● Task to carry out: Produce word for word the lines of the data below running from the one that has "left back paw: (573, 501)" to the one that has "right knee: (670, 455)", inclusive, and no others.

Per-instance keypoint data:
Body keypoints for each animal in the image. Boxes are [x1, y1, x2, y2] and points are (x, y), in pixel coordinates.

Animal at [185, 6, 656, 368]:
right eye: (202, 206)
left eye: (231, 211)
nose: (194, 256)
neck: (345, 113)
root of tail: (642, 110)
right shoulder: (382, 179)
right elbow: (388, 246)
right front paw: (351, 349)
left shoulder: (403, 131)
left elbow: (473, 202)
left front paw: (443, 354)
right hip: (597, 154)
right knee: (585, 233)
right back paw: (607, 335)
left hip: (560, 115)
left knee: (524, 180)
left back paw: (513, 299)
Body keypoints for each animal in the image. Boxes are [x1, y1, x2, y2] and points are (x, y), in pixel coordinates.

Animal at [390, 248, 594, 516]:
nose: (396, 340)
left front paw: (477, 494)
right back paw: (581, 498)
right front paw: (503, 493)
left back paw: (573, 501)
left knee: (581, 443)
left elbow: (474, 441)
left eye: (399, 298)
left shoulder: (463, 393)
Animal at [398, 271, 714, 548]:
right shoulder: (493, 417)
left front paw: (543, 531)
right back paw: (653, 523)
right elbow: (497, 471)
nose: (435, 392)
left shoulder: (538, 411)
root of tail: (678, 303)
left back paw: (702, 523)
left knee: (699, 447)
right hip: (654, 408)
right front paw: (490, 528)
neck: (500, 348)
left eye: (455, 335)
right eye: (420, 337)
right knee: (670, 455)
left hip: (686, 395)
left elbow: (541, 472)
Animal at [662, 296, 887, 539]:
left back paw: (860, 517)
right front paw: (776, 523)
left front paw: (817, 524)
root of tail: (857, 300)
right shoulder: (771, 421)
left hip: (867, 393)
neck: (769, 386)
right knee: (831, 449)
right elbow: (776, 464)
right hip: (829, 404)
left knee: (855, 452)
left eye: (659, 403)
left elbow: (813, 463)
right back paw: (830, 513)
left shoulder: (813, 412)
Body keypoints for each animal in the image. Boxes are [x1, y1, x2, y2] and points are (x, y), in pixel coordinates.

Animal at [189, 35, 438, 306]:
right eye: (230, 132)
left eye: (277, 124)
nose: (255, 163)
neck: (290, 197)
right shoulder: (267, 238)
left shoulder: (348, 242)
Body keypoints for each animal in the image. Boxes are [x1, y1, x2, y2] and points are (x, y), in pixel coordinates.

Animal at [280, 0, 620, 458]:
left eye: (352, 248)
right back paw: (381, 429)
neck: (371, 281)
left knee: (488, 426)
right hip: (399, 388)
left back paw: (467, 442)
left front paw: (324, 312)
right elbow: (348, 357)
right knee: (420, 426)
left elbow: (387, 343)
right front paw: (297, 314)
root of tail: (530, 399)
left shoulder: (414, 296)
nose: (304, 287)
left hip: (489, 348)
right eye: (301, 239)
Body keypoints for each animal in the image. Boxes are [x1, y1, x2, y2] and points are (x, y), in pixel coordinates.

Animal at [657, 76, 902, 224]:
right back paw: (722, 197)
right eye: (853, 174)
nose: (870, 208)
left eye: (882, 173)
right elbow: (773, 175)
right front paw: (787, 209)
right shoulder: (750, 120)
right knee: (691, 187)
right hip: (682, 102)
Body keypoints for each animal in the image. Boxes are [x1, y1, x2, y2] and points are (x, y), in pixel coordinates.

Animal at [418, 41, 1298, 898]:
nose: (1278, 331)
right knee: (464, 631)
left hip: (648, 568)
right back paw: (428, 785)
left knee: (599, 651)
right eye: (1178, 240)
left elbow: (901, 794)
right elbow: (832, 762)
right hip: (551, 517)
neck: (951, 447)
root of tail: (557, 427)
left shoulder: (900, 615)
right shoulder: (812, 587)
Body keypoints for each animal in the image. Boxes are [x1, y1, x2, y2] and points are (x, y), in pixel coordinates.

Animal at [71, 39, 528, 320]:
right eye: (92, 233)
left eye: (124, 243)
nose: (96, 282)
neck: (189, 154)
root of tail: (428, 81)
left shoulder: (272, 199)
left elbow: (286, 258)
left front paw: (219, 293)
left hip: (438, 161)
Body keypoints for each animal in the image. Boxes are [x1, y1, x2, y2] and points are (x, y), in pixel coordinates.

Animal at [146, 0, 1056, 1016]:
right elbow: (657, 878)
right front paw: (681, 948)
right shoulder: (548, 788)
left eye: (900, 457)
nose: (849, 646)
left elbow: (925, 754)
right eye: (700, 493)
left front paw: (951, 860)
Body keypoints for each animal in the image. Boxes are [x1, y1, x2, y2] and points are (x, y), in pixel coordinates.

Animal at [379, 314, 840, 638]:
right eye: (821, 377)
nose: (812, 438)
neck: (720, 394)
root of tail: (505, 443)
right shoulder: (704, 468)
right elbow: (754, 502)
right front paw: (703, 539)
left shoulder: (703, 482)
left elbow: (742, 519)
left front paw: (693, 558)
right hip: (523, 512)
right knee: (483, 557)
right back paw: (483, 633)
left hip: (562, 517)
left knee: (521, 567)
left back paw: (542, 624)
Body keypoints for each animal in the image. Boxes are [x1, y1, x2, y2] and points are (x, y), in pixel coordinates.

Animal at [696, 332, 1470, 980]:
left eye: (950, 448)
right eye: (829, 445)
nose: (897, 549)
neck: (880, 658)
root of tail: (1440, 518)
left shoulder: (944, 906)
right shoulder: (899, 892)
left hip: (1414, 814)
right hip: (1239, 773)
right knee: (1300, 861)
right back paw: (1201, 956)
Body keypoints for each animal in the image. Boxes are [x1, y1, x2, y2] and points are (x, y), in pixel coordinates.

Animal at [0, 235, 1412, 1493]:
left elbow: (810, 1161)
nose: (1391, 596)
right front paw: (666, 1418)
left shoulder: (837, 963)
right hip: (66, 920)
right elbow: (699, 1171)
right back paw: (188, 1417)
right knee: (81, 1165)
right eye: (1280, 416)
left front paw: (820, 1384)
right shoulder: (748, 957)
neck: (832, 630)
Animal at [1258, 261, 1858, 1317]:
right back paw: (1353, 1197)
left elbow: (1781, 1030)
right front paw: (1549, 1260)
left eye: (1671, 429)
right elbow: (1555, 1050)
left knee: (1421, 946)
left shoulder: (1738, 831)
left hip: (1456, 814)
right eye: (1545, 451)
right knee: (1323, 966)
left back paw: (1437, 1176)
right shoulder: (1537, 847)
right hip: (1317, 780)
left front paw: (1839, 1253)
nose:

● Task answer:
left back paw: (573, 501)
left knee: (581, 443)
left elbow: (474, 441)
left eye: (399, 298)
left shoulder: (463, 393)
Animal at [398, 271, 714, 548]:
right shoulder: (493, 417)
left front paw: (543, 531)
right back paw: (653, 523)
right elbow: (497, 471)
nose: (435, 392)
left shoulder: (538, 411)
root of tail: (678, 303)
left back paw: (702, 523)
left knee: (699, 447)
right hip: (654, 408)
right front paw: (490, 528)
neck: (500, 348)
left eye: (455, 335)
right eye: (420, 337)
right knee: (670, 455)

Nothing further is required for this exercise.